VO and ADEC identifiers

Thu Sep 18 10:48:30 PDT 2003

On Thursday 18 September 2003 08:21, Tony Linde wrote:
> If you want to then send that service the dataset pointer of
> "t421/c110.ori", will you need an extra standard method built into the
> SkyServices which can resolve that pointer? At the moment, we're likely
> to
> have some sort of doQuery method (in addition to getMetadata, getStatus
> etc). Do we need to add a getDataset(string DatasetID) method?

Absolutely. Otherwise the Identifier would be useless.

> Next question is about how you expect to use these datasets. Since they
> are
> not registered in the VO as resources, a search of a registry will not
> find
> them. I'm not sure you could query a dataset either without yet another
> special method (eg queryDataset(string DatasetID, document AdqlQuery) in
> the
> data access services. It is getting a bit silly if we have to add new
> methods to all the services in order to handle an entity that the VO
> does
> not recognise. 

Generally, if you design a service interface that is simple yet complete, it 
will have those get?() methods anyway. It doesn't really effect service 
design to say what the registry does or doesn't do since the service is 
usable without the registry. The registry is just the way to find the 
service(s).

>How do you see this being handled?

In the CVO proptotype we have two types of services: Archive and
Catalog. An Archive delivers (stores or creates and provides URls to) 
data products (1+ files). A Catalog is a collection of Entry(s) and is
queryable. 

We have a class called ArchiveLink which is a globally unique identifier for 
a thing in an archive (a data product, dataset, whatever you like to call it). 
It has two parts: archiveName and archiveID. The archiveName is public
and is the "name" of the Archive service in our registry. The archiveID is
an archive-specific identifier, completely under the control of the archive.
An Archive has a get???() methods that take an ArchiveLink object as the 
argument and return 1+ URLs  (technically they only need the archiveID). 

Essentially: the archiveName says which service and the archiveID lets you
get a dataset that service has. The service type (Archive) explicitly means 
that the service has the appropriate get methods (in our case getData(...)
and getPreview(...), with optional cutout capabilities).
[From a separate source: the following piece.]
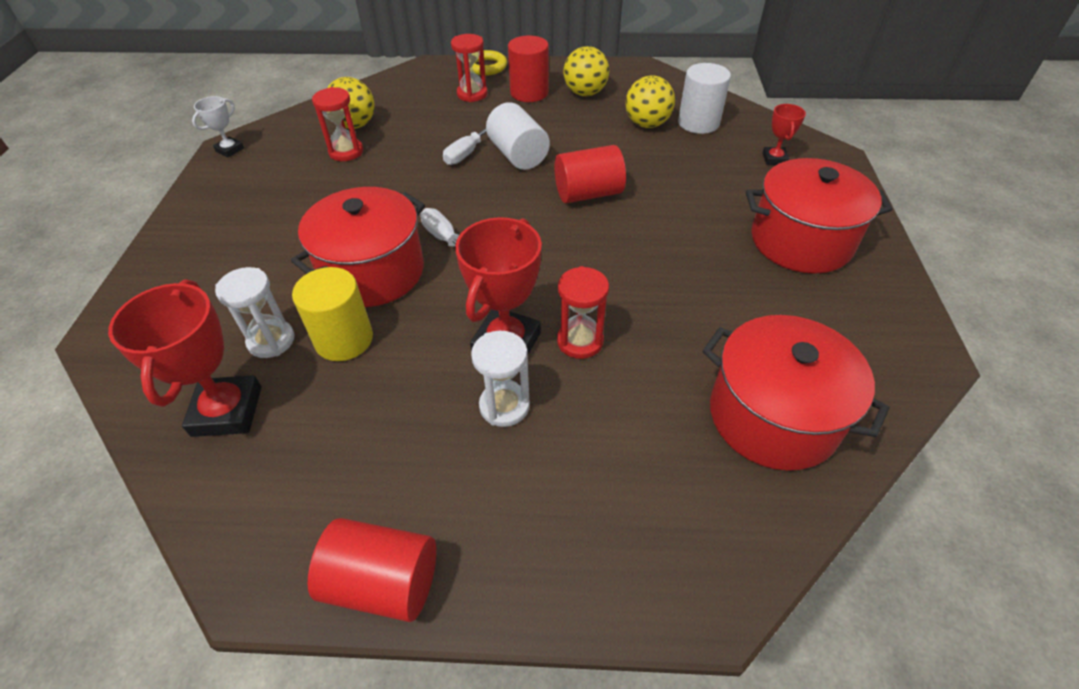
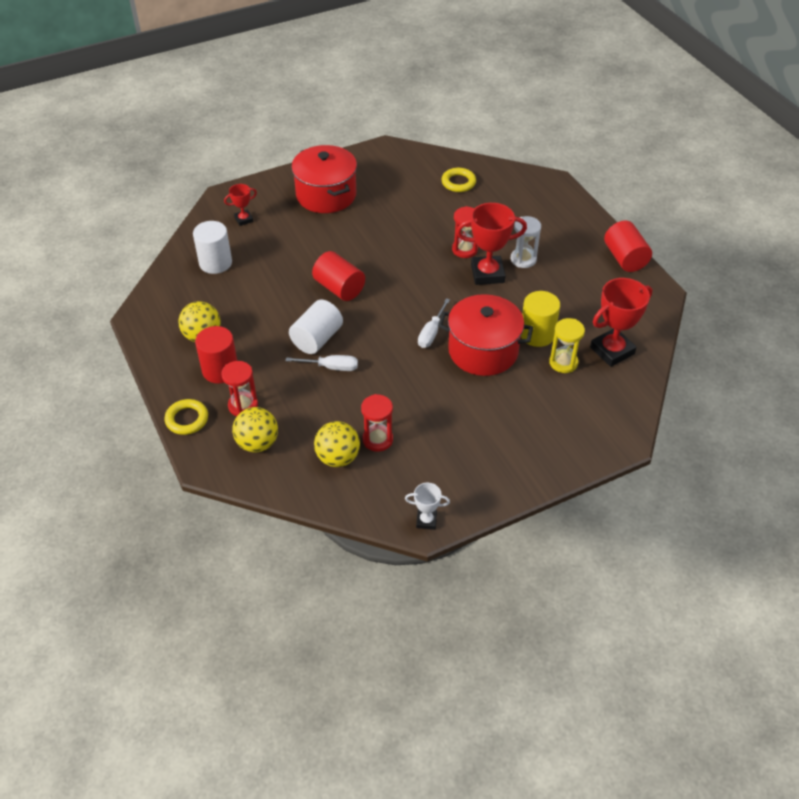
camera: 120 degrees left, 0 degrees up
(271, 341) = (563, 362): white hourglass -> yellow hourglass
(647, 124) = (232, 287): yellow ball -> yellow ball (257, 443)
(773, 416) = (458, 182): red pot -> yellow ring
> I guess the simple solution is that if you want to do anything with a
> dataset within the VO then it first needs to be registered as a
> resource.
> No?

The service needs to be registered. We can't register every dataset. Our model
is that an archive would publish a dataset into a Catalog (so it can be  found 
via query) and part of what it publishes is the ArchiveLink global 
identifier. By publishing, the archive must ensure the ArchiveLink is a valid 
one, so it must run an Archive service of the appropriate name and honour 
that archiveID.

So, when you query a Catalog, you may find some ArchiveLinks. These you
can resolve by (i) looking up the Archive by name in the service registry, 
(ii) using the service you find to retrieve the data.

-- 
Patrick Dowler
Tel/Tél: (250) 363-6914                  | fax/télécopieur: (250) 363-0045
Canadian Astronomy Data Centre   | Centre canadien de donnees astronomiques
National Research Council Canada | Conseil national de recherches Canada
Government of Canada                  | Gouvernement du Canada
5071 West Saanich Road               | 5071, chemin West Saanich
Victoria, BC                                  | Victoria (C.-B.)